Content starts

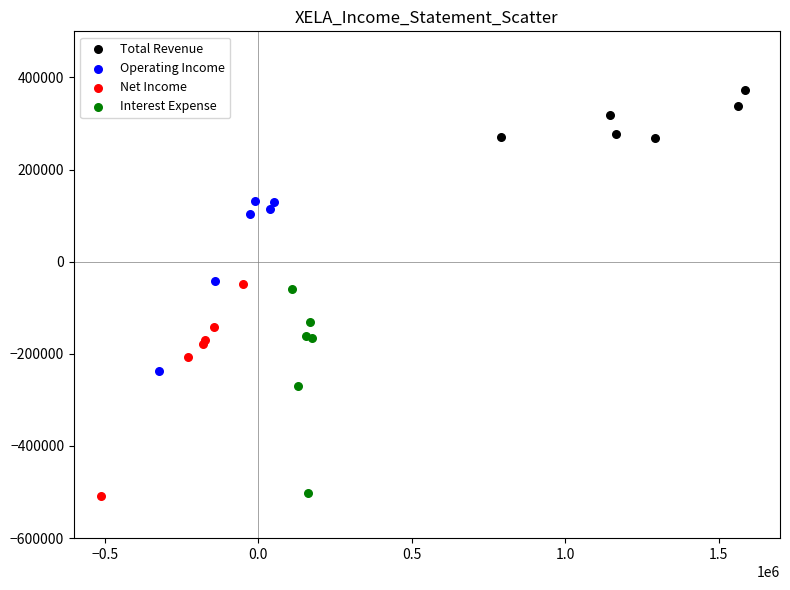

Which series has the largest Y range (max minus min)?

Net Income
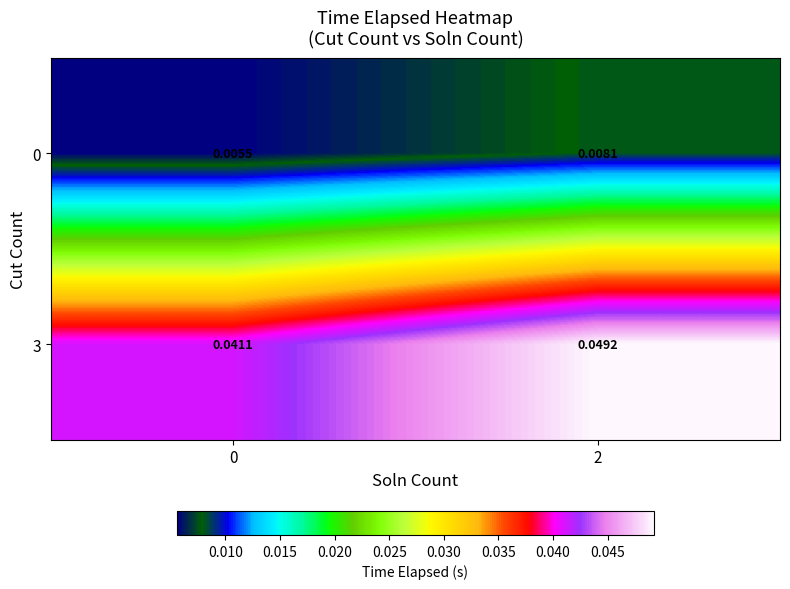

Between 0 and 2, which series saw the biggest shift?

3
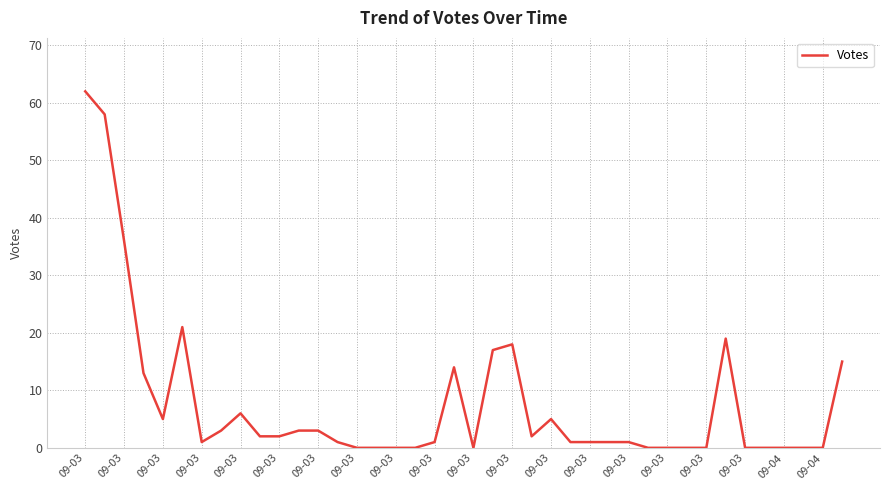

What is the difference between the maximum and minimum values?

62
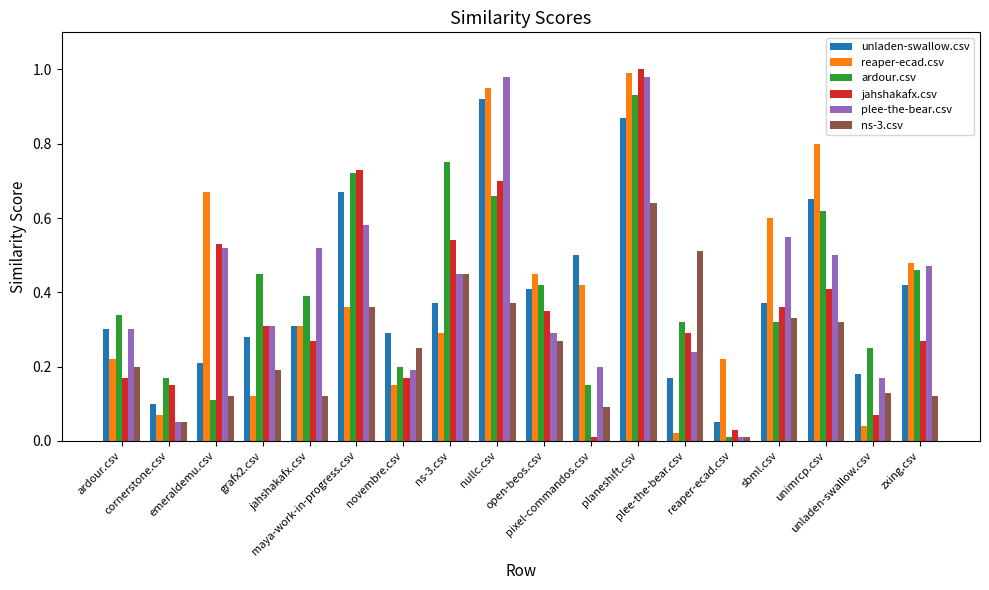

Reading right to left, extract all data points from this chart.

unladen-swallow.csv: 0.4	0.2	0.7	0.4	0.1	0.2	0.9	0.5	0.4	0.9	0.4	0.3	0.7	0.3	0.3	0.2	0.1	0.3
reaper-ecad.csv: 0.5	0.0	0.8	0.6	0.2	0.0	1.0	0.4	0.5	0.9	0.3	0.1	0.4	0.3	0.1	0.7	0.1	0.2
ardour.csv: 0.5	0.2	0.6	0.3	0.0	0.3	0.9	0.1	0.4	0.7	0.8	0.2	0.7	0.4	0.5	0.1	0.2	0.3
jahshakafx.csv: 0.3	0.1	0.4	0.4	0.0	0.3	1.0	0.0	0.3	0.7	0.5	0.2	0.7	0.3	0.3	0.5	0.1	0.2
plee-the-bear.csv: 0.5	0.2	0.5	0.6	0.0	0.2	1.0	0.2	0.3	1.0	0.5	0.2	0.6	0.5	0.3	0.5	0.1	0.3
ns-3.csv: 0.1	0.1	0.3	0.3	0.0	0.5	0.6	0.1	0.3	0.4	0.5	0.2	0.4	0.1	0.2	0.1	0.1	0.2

Content ends

◆ ACTION ITEM:
Revise the listing above by replacing "series" with "line" wherever it occurs, leaving everything else unchanged. Omit the pictures from your output.

◆ YOUR RESPONSE:
Which line has the largest Y range (max minus min)?

Net Income

Between 0 and 2, which line saw the biggest shift?

3

What is the difference between the maximum and minimum values?

62

Reading right to left, extract all data points from this chart.

unladen-swallow.csv: 0.4	0.2	0.7	0.4	0.1	0.2	0.9	0.5	0.4	0.9	0.4	0.3	0.7	0.3	0.3	0.2	0.1	0.3
reaper-ecad.csv: 0.5	0.0	0.8	0.6	0.2	0.0	1.0	0.4	0.5	0.9	0.3	0.1	0.4	0.3	0.1	0.7	0.1	0.2
ardour.csv: 0.5	0.2	0.6	0.3	0.0	0.3	0.9	0.1	0.4	0.7	0.8	0.2	0.7	0.4	0.5	0.1	0.2	0.3
jahshakafx.csv: 0.3	0.1	0.4	0.4	0.0	0.3	1.0	0.0	0.3	0.7	0.5	0.2	0.7	0.3	0.3	0.5	0.1	0.2
plee-the-bear.csv: 0.5	0.2	0.5	0.6	0.0	0.2	1.0	0.2	0.3	1.0	0.5	0.2	0.6	0.5	0.3	0.5	0.1	0.3
ns-3.csv: 0.1	0.1	0.3	0.3	0.0	0.5	0.6	0.1	0.3	0.4	0.5	0.2	0.4	0.1	0.2	0.1	0.1	0.2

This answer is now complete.